START Exercise material
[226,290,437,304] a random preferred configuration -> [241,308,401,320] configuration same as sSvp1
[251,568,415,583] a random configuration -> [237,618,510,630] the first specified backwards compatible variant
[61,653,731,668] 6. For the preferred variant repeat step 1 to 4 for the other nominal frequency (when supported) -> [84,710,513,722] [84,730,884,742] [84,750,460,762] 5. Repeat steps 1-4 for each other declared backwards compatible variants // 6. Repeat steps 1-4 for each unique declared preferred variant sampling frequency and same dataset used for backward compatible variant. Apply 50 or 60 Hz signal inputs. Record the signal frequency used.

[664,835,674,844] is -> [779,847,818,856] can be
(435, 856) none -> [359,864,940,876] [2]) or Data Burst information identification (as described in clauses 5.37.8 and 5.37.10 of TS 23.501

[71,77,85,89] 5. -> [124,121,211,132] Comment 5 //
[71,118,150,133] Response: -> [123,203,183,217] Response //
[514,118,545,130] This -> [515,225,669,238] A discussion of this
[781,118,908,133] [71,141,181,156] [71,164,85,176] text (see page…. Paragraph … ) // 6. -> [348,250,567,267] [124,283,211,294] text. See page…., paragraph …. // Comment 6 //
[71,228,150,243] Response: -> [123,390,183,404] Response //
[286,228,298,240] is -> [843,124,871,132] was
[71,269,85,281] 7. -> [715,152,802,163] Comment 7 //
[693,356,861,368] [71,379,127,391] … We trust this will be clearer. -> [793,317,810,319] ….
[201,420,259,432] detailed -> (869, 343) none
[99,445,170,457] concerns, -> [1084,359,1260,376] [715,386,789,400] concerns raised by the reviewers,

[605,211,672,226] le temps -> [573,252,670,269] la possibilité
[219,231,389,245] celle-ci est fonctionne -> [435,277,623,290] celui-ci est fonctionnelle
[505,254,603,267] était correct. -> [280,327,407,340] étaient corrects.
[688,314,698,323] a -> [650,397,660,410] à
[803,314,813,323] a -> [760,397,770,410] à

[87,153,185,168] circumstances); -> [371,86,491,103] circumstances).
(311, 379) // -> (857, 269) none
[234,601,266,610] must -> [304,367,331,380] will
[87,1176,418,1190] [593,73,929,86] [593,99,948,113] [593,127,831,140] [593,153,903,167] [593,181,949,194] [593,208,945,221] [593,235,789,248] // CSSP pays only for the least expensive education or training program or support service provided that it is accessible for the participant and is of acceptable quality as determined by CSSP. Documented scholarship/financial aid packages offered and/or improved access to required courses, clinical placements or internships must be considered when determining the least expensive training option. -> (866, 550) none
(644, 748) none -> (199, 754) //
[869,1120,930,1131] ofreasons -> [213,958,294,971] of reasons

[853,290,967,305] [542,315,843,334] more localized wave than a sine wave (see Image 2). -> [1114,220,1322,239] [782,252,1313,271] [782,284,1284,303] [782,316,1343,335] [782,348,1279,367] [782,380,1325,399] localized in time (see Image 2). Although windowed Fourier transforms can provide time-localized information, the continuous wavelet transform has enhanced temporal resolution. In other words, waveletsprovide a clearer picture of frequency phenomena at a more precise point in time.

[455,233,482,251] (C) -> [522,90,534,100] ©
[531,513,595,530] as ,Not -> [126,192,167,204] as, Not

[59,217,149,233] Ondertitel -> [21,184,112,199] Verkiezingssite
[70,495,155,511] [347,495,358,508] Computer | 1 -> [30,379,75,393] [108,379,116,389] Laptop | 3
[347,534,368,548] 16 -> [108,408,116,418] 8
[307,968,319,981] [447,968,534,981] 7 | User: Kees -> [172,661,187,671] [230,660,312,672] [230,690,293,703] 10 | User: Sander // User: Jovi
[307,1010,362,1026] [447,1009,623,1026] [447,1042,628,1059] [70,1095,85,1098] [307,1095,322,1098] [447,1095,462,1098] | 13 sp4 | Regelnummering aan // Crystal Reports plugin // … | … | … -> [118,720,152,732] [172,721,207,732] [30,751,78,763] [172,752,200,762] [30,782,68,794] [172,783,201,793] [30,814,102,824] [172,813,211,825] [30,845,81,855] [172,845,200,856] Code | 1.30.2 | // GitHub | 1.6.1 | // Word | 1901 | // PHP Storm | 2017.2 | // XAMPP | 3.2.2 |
END Exercise material
• _Exercise instructions_:
Give back exactly the lines above starting at the line where "[71,118,150,133] Response: ->" appears and ending at the line where "[781,118,908,133] [71,141,181,156] [71,164,85,176]" appears, both included, with no other lines.

• _Solution to this task_:
[71,118,150,133] Response: -> [123,203,183,217] Response //
[514,118,545,130] This -> [515,225,669,238] A discussion of this
[781,118,908,133] [71,141,181,156] [71,164,85,176] text (see page…. Paragraph … ) // 6. -> [348,250,567,267] [124,283,211,294] text. See page…., paragraph …. // Comment 6 //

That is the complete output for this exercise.